Few e-tailers are getting much sleep these days, after last years holiday Web traffic brought many sites to their knees. But Gordon Jones is sleeping like a baby.
Jones, chief technology officer at startup Babiesrus.com, based in Paramus, N.J., has been assured that if his new site experiences performance problems or outages this year, they will be dealt with quickly and decisively. The Toys “R” Us Inc. subsidiary, launched last July, has signed on SiteRock Corp. to monitor its site and pinpoint the source of any problems on a 24-by-7 basis.
The Emeryville, Calif., MSP (management service provider) will provide Babiesrus.com with basic site monitoring that looks at availability, provides alarm filtering and verification, and includes geographic performance profiles using measurement tools from Keynote Systems Inc., of San Mateo, Calif.
Defined within the SLA (service- level agreement) between the service provider and the e-tailer are specific escalation procedures that kick in when predefined events occur, as well as predefined corrective actions that SiteRock is authorized to take for certain events.
By clearly defining processes and procedures for handling problems and identifying individuals at both the service provider and e-tailer who are part of the escalation chain, the service allows each side to focus on what it does best, according to Jones.
“Their core competency is monitoring Web sites. They have procedures defined and people who know what to do,” he said.
“At the most basic level we check for availability, check for URL and content off the URL, and we check for verification of transactions [executed from] a variety of locations,” said SiteRock Chairman and founder Robert Fanini, in Emeryville.
But key to the service are the SLAs that are a part of every contract. “Our SLAs are written in a lot of detail,” Fanini said. “They list the alerts we are looking for, the actions we take when they happen and what we do to validate that the alert is real. They list an escalation path for each particular type of problem.” Beyond the details, the SLA “is written in a way thats very deterministic—for example, if this, then that; we are taking the expertise out of system administration and making it procedural. This is key to our scalability,” he added.
To ensure that the site continues to provide the “ultimate customer experience,” Babiesrus.coms operators focus on proactive change management to continually improve the site in its ease of use, scale and performance.
“Change management is an area you can never be complacent about,” Jones said. “We have process improvement meetings each week and look at whether all components are working as planned, what response time is, what went wrong and the reasons for it.”
Because SiteRock measures Web site performance from the end customers perspective—simulating orders and watching to ensure that theyre completed within given response times—it also has a role in proactively working to avoid performance problems.
“We have performance engineers who design in scalability.

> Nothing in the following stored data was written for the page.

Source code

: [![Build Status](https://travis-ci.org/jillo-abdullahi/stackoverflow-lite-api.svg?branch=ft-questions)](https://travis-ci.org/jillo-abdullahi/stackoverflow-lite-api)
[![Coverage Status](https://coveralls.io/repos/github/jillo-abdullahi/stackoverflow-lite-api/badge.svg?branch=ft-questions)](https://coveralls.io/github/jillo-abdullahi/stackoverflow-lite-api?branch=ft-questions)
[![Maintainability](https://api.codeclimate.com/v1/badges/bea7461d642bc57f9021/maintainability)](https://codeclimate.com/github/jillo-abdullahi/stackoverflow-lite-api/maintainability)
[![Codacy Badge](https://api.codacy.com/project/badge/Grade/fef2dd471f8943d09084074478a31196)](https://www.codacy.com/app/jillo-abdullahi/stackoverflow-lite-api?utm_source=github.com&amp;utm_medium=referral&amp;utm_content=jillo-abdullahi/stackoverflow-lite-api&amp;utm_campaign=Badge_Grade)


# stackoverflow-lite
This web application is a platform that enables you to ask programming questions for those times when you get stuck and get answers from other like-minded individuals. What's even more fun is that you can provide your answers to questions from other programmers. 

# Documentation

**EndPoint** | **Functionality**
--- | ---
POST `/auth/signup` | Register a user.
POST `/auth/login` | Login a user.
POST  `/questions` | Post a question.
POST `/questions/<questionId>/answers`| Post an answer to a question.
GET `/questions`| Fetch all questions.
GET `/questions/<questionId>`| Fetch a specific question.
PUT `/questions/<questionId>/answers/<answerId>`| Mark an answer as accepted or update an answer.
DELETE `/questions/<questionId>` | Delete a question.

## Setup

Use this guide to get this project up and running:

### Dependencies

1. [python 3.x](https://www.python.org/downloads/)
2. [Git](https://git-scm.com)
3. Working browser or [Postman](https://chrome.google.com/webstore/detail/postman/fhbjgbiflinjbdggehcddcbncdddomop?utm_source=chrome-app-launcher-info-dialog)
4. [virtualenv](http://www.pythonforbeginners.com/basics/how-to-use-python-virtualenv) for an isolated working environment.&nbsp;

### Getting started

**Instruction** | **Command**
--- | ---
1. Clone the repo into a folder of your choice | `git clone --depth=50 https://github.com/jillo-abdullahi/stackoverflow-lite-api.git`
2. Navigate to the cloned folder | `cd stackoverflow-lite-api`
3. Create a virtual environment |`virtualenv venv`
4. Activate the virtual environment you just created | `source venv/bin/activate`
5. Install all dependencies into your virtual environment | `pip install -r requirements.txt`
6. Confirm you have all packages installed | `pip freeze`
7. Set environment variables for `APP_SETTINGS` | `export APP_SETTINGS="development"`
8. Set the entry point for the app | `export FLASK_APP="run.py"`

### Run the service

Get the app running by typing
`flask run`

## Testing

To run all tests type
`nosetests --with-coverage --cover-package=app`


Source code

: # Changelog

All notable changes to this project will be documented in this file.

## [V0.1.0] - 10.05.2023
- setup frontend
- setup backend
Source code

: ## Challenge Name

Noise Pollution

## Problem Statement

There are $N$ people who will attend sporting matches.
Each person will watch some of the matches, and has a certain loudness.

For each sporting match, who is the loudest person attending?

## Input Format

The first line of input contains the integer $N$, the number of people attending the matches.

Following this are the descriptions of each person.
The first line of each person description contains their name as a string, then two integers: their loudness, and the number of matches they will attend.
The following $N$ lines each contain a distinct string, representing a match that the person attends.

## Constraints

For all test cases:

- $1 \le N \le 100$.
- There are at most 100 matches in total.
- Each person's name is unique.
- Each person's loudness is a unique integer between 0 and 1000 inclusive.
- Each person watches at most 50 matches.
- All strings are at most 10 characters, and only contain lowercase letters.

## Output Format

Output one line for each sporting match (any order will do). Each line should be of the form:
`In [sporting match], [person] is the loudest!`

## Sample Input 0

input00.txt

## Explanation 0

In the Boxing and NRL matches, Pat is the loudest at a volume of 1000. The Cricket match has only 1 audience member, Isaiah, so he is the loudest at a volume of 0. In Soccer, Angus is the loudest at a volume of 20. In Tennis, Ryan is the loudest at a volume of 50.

We are forever researching new technologies. It goes back to having trend analysis capability in looking at response time, search times,” and so on, Jones said. “SiteRock fits into that in the historical response-time data they provide, including average and maximum response time, [and] any adverse response times. They can even, with Keynote, tell us which [Internet service provider] had an adverse response time. Then you start drilling down.”
By offloading monitoring responsibilities from key Babiesrus.com personnel, the site was also able to focus on integrating the online version of the Babies “R” Us baby registry with the brick-and-mortar version in time for the holidays and the busy baby season next month and in February. The registry, a key feature for both, now boasts more than 800,000 registered babies. Customers looking to buy gifts online or at a retail outlet can access the registry and find up-to-date entries on whats already been bought.
The site, also an online community for parents, provides advisories, tips and other information on parenting. “Its the ultimate place to go for baby care,” Jones said.
The baby e-tailer, like its parent company, intends to migrate its site over to Amazon.com Inc., which will host the operation. Although the Toyrus.com site is already hosted by Amazon.com, Babiesrus.com will not move until spring. Going with an MSP in the interim, rather than staffing up with temporary help, also made sense, according to another company official.
“It was very critical for us to maintain our reputation as being a good resource with parents. We knew we needed to bring in the experts who could hit the ground running,” the official said. Also impressive was SiteRocks ISO 9001 certification. “Thats not a distinction you earn easily,” the official said.